This page introduces the 10k German News Articles Dataset (10kGNAD) german topic classification dataset. The 10kGNAD is based on the One Million Posts Corpus and available under the Creative Commons Attribution-NonCommercial-ShareAlike 4.0 International License. You can download the dataset here.

Why a German dataset?

English text classification datasets are common. Examples are the big AG News, the class-rich 20 Newsgroups and the large-scale DBpedia ontology datasets for topic classification and for example the commonly used IMDb and Yelp datasets for sentiment analysis. Non-english datasets, especially German datasets, are less common. There is a collection of sentiment analysis datasets assembled by the Interest Group on German Sentiment Analysis. To my knowledge the MLDoc contains German documents for classification.

Due to grammatical differences between the English and the German language, a classifier might be effective on a English dataset, but not as effective on a German dataset. The German language has a higher inflection and long compound words are quite common compared to the English language. One would need to evaluate a classifier on multiple German datasets to get a sense of it’s effectiveness.

The dataset

The 10kGNAD dataset is intended to solve part of this problem as the first german topic classification dataset. It consists of 10273 german language news articles from an austrian online newspaper categorized into nine topics. These articles are a till now unused part of the One Million Posts Corpus.

In the One Million Posts Corpus each article has a topic path. For example Newsroom/Wirtschaft/Wirtschaftpolitik/Finanzmaerkte/Griechenlandkrise. The 10kGNAD uses the second part of the topic path, here Wirtschaft, as class label. The article titles and texts are concatenated into one text and the authors are removed to avoid a keyword like classification on autors frequent in a class.

I created and used this dataset in my thesis to train and evaluate four text classifiers on the German language. By publishing the dataset I hope to support the advancement of tools and models for the German language. Additionally this dataset can be used as a benchmark dataset for german topic classification.

Numbers and statistics

As in most real-world datasets the class distribution of the 10kGNAD is not balanced. The biggest class Web consists of 1678, while the smallest class Kultur contains only 539 articles. However articles from the Web class have on average the fewest words, while articles from the culture class have the second most words. See below for a detailed overview over the class size.

Articles per class

Articles per class

Splitting into train and test

I propose a stratified split of 10% for testing and the remaining articles for training. To use the dataset as a benchmark dataset, please used the train.csv and test.csv files located in the project root. The table below shows an overview of the train-test-split.

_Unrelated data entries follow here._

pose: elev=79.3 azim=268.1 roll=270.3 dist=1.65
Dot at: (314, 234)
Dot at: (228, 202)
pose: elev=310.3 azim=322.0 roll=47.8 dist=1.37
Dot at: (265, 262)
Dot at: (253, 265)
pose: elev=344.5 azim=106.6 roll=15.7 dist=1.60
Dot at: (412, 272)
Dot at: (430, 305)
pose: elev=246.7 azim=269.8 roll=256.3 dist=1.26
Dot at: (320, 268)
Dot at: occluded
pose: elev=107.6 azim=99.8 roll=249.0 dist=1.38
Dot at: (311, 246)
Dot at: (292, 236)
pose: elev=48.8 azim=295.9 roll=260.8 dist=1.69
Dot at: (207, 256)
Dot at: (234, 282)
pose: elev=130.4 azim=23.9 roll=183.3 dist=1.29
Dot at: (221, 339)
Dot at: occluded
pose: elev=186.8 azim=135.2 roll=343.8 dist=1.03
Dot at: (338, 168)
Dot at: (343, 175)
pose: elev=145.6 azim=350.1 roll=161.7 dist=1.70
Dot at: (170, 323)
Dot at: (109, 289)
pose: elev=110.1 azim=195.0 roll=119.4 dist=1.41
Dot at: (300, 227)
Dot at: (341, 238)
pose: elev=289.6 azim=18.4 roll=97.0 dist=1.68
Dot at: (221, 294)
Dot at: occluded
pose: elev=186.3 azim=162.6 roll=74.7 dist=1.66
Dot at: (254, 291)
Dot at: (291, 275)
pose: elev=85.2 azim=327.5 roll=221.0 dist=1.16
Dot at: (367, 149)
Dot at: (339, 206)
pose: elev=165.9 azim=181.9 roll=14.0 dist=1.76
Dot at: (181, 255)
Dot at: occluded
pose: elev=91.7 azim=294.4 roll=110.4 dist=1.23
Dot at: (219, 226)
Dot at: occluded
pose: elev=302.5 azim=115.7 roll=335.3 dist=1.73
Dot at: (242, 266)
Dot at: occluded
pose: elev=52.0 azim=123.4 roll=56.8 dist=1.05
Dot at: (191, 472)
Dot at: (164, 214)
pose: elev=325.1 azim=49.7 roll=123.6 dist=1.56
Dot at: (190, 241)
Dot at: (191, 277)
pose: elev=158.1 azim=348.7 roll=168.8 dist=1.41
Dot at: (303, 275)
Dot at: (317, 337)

Category Train Test Combined
Web 1510 168 1678
Panorama 1509 168 1677
International 1360 151 1511
Wirtschaft 1270 141 1411
Sport 1081 120 1201
Inland 913 102 1014
Etat 601 67 668
Wissenschaft 516 57 573
Kultur 485 54 539

Code

Python scripts to extract the articles and split them into a train- and a testset available in the code directory of this project. Make sure to install the requirements. The original corpus.sqlite3 is required to extract the articles (download here (compressed) or here (uncompressed)).

License

Creative Commons License

This dataset is licensed under a Creative Commons Attribution-NonCommercial-ShareAlike 4.0 International License. Please consider citing the authors of the One Million Post Corpus if you use the dataset.